Skip to content

Core 2: Performance Budgeting – When FP Wins, When to Vectorize, When to Drop to C/NumPy

Module 10

Core question:
How do you set and enforce performance budgets in functional pipelines, identifying when pure FP patterns suffice or outperform imperative code, when to vectorize with libraries like NumPy/Pandas/Polars, and when to extend with C/Cython/Numba/Rust for hotspots, all while preserving purity and composability?

In this core, we introduce performance budgeting for the FuncPipe RAG Builder (now at funcpipe-rag-10). Budgeting involves setting system-specific thresholds for latency, throughput, and memory, profiling pipelines to enforce them, and choosing optimizations pragmatically. Pure FP often wins in composability and parallelism (e.g., immutable data enables safe caching/multithreading), but may lag in tight loops; vectorization accelerates array ops (Polars can be several times faster on columnar/lazy workloads, but expect little gain for Python UDFs); extensions unlock constant-factor speedups for bottlenecks. We refactor RAG stages (e.g., embedding/chunking) with budgets, verifying equivalence and laws. Prefer fused/lazy stages; materialize only at boundaries or when budgeted. Treat any list()/collect()/to_numpy() between stages as a fusion break; profile around these boundaries first.

Motivation Bug: Unbudgeted FP can regress perf (e.g., recursive folds vs loops); blind purity sacrifices composability—budgeting ensures targeted optimizations without losing FP wins.

Delta from Core 1: Refactoring yields pure pipelines; this enforces perf budgets on them.

Budgeting Protocol (Contract, Entry/Exit Criteria): - Budgets: Multi-dimensional, percentile-based thresholds (p50/p95/p99 latency <1.1x baseline at bottlenecks, throughput >90% target, peak/working-set RSS <1.5x); set per system/subsystem/stage. Baseline = last green mainline on fixed dataset + fixed seeds + warmup protocol; stored as CI artifact. - Semantics: Optimizations preserve equivalence (Core 1 predicates); pure FP first, vectorize if array-heavy, extend if loop-bound. - Purity: Preserve; extensions behind pure facades (e.g., Rust via PyO3 as callable). - Error Model: No change; budgets include failure paths. - Resource Safety: Profile memory; vectorization often trades memory for speed; measure RSS explicitly. - Integration: Apply to RAG (profile embedding); verify with profiled properties. - Mypy Config: --strict; type extensions (e.g., Numba types). - Exit: Budgets met, equivalence holds.

--- --- ---

* **Work item A**:
In the performance budgeting page, what should be treated as a fusion break?
* **Work item B**:
Reproduce the performance budgeting page word for word from "Motivation Bug: Unbudgeted" to "budgets on them.".

* **Exercise data**:
--- --- ---

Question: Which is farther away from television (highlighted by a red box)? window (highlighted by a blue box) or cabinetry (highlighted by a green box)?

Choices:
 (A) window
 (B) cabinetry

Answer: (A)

--- --- ---

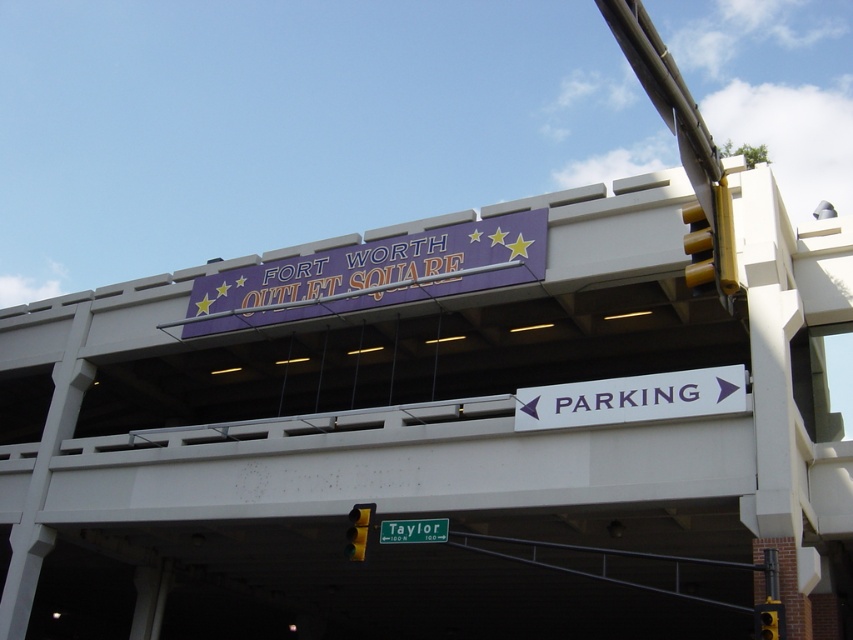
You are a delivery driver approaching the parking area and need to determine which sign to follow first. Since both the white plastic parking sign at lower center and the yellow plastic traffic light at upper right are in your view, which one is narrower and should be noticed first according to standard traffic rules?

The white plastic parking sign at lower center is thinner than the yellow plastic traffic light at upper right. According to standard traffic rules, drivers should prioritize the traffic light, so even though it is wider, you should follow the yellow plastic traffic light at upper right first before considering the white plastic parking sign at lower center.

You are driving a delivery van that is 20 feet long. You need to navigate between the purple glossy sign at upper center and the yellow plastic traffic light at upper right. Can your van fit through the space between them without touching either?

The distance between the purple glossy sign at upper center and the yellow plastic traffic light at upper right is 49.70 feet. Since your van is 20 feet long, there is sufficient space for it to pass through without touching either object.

--- --- ---

* **Answer space A**:
Any list()/collect()/to_numpy() between stages.

* **Answer space B**:
Motivation Bug: Unbudgeted FP can regress perf (e.g., recursive folds vs loops); blind purity sacrifices composability—budgeting ensures targeted optimizations without losing FP wins.

Delta from Core 1: Refactoring yields pure pipelines; this enforces perf budgets on them.